There are two key python shortcuts we can use to improve our ability to interact with files in Python. The first is using a _for_ loop to iterate over each the lines in the file. Python recognizes an open file just like a list with each item being a new line in the file. Using this, we still need to open and close the file manually before interacting with it.

In [24]:
# We can use built-in Python functionality to read files sequentially using a for loop structure
opened_file = open('test.txt', 'r')

# For each new line in the opened file, perform some operation (in this case print)
for line in opened_file:
    print(line)
    
# Close file as we are done operating on it
opened_file.close()

1000200020002000

2000

2000

2000

2000



### Automatically Closing files using a With structure

The with structure temporarily defines a variable to be used with an indentation block. Conveniently, Python knows when that variable is a file object and can close the file automatically after exiting the indentation block. This allows us to never forget to close a file after operating on it by using a with structure.
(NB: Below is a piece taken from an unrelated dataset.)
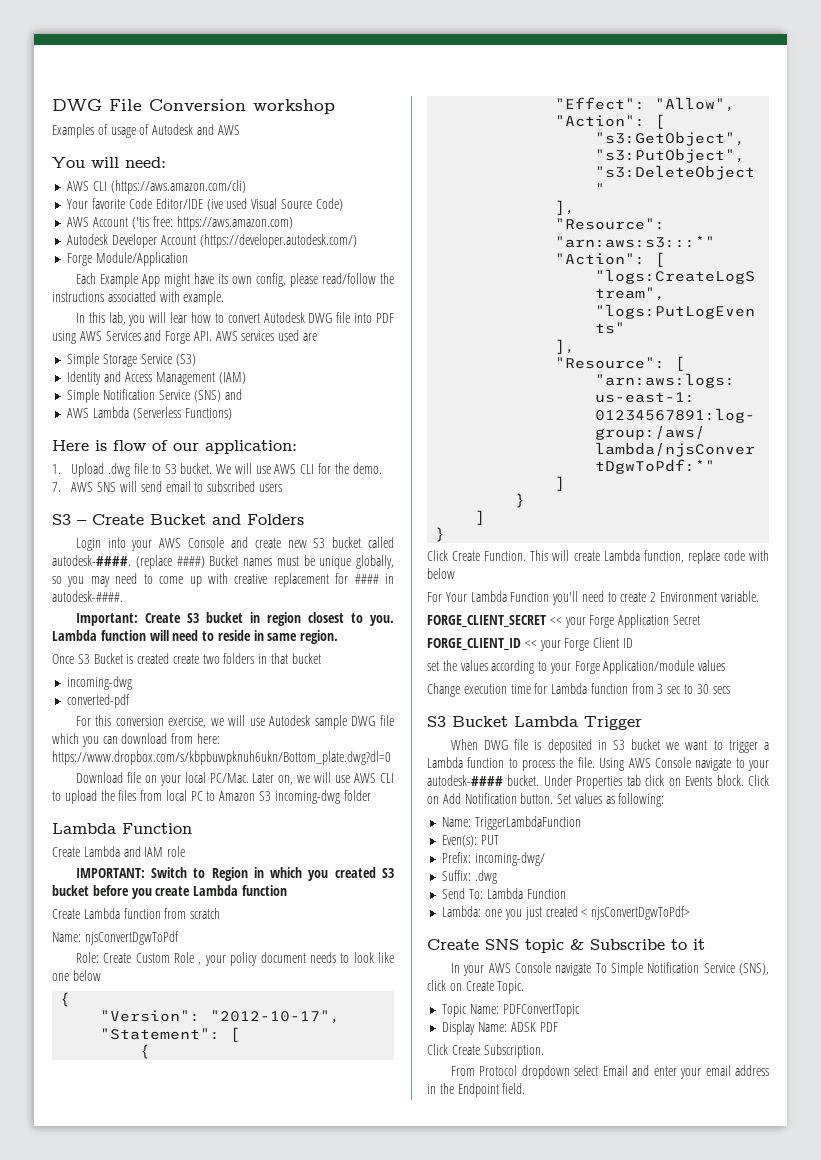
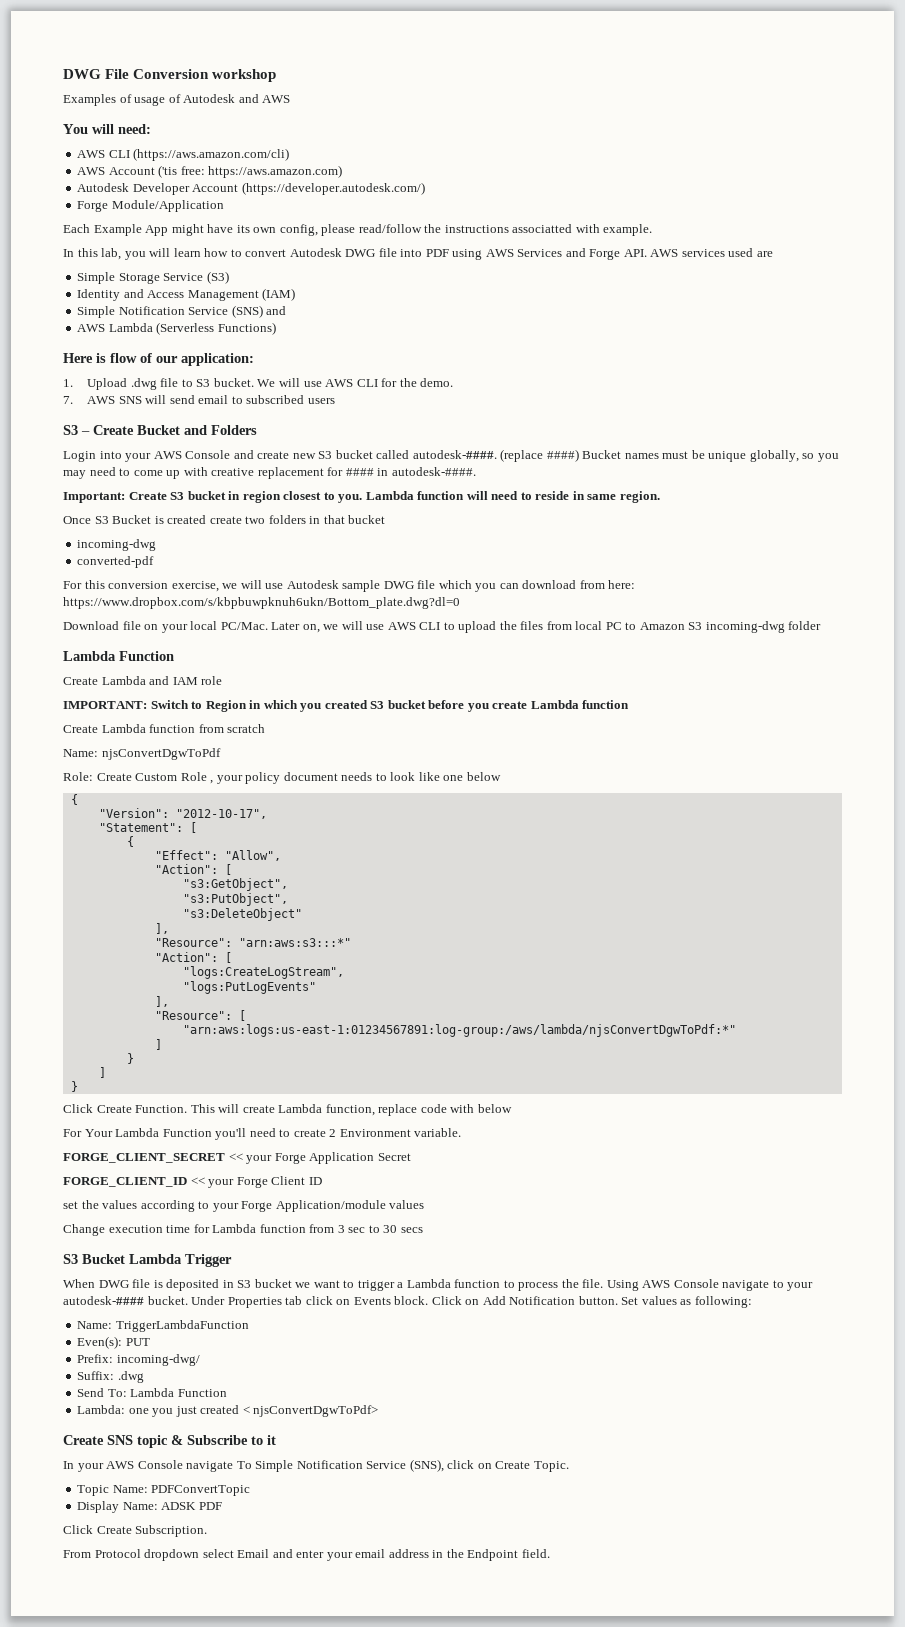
[67,198,343,211] // Your favorite Code Editor/IDE (ive used Visual Source Code) -> (290, 154) none
[170,312,188,323] lear -> [173,248,201,257] learn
The _with_ structure may not apply to every problem, but it can be convenient in may contexts.

In [30]:
# We can use one more Python trick to automatically 
# close the file once we are done using the "with" command

with open('test.txt', 'r') as opened_file:
    for line in opened_file:
        print(int(line))
        
# If I try to operate with the file outside of the identation block, I get an error
#opened_file.read()

1000200020002000
2000
2000
2000
2000


ValueError: I/O operation on closed file.